(ASSIGNMENT)
Copy out every line of the data that contains the string "return", matching its case exactly.

(RECORDED DATA)
• • • • •

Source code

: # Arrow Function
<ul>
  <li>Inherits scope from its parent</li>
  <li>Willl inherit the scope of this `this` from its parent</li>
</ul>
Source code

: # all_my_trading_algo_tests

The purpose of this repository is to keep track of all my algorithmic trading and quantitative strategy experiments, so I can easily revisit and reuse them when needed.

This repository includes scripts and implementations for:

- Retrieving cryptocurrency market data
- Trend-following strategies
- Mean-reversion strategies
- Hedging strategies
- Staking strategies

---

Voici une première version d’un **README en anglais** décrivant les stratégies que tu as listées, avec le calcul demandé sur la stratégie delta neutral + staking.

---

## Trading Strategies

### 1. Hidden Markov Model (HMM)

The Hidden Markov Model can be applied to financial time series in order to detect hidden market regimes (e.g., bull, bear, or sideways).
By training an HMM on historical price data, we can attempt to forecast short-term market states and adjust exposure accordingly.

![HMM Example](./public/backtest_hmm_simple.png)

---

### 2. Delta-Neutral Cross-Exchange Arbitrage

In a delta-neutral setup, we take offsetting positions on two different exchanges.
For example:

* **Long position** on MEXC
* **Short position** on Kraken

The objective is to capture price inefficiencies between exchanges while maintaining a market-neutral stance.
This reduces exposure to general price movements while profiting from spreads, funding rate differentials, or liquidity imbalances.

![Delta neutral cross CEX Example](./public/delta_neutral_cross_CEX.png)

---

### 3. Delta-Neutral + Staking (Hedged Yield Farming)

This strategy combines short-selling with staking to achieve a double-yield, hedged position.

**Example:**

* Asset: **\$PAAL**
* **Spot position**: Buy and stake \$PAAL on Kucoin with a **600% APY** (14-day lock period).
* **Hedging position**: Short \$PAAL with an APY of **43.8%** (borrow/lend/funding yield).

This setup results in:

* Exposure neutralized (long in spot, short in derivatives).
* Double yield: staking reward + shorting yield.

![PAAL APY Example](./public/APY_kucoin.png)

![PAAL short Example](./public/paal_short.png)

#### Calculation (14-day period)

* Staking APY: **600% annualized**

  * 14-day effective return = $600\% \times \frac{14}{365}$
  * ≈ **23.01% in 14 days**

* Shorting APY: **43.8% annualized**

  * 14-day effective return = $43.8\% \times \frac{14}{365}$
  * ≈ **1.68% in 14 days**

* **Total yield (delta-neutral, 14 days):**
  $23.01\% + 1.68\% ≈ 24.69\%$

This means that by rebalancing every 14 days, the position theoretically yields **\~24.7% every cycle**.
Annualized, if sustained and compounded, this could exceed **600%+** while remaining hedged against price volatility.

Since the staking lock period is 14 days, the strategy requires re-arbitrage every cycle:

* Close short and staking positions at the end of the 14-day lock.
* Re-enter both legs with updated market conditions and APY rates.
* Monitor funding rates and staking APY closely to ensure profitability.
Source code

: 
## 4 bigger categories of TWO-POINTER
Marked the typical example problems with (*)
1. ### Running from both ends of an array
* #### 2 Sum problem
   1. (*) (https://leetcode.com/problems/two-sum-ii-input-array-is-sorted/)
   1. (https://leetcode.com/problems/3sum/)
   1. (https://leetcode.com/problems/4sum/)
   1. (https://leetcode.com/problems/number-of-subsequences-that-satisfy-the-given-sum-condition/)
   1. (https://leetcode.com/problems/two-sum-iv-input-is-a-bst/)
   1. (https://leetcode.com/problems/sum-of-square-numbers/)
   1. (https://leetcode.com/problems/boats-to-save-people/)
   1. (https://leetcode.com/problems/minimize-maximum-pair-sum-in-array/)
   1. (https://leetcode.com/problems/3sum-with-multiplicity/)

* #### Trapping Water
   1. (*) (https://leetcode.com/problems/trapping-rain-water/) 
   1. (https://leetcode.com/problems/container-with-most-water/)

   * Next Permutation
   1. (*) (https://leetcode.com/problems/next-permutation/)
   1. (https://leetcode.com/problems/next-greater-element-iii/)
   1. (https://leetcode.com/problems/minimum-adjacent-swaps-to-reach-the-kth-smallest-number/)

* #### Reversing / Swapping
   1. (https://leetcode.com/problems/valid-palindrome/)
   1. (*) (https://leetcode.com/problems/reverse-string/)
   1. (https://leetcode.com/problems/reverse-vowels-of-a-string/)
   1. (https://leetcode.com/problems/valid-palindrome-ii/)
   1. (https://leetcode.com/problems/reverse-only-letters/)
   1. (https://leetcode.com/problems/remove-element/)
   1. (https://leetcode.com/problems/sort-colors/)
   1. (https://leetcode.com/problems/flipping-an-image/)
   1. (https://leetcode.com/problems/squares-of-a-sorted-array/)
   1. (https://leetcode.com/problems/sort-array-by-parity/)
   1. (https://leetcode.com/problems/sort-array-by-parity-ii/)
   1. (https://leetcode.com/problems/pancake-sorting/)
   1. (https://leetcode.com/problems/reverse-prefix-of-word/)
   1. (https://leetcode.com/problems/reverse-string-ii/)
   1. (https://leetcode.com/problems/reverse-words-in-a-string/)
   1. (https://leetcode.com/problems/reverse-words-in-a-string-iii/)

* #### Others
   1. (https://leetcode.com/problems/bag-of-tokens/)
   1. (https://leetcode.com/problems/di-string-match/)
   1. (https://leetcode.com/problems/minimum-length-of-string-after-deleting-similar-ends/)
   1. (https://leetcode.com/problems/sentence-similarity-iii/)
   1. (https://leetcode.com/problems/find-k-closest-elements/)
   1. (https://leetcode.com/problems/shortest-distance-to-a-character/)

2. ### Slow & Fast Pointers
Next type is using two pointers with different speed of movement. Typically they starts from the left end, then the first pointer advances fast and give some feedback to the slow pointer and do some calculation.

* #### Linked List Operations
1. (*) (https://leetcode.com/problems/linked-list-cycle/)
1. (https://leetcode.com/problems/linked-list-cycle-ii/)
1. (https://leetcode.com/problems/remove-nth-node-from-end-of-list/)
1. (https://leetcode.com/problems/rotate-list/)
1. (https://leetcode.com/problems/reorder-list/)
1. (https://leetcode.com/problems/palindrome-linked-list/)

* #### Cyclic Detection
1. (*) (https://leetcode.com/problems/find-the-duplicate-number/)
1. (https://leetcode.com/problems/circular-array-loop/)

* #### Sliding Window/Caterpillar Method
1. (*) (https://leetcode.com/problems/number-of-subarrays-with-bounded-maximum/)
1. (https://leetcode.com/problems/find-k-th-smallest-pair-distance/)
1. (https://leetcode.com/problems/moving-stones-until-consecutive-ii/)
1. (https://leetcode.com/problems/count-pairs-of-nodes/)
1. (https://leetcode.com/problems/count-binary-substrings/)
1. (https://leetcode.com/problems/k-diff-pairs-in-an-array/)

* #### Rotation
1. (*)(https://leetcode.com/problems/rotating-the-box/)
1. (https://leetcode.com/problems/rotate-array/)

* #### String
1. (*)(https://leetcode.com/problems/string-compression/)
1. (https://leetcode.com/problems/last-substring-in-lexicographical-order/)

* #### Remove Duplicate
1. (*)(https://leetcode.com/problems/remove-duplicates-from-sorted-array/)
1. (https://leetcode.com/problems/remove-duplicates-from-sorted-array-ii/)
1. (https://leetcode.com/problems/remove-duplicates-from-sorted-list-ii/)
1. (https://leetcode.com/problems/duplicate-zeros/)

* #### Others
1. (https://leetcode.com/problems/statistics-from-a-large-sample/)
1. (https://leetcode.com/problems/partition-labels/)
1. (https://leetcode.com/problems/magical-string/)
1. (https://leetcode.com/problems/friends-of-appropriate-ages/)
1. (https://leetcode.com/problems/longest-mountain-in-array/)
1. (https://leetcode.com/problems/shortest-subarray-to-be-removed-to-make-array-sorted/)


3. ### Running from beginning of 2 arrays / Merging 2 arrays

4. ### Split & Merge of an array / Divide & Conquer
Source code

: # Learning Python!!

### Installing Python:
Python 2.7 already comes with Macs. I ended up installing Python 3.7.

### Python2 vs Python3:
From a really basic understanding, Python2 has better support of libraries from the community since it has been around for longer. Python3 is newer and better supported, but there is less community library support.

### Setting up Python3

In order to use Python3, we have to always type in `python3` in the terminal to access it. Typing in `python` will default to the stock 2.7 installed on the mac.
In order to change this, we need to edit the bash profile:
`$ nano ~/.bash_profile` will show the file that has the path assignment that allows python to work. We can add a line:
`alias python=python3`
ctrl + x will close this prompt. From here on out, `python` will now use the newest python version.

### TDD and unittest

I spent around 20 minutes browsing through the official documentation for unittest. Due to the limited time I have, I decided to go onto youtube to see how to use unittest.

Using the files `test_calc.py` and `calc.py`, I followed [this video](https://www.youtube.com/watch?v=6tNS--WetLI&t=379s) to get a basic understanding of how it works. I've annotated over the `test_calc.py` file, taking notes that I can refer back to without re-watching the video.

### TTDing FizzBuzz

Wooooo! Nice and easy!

• • • • •

(PROBLEM SOLUTION)
  * 14-day effective return = $600\% \times \frac{14}{365}$
  * 14-day effective return = $43.8\% \times \frac{14}{365}$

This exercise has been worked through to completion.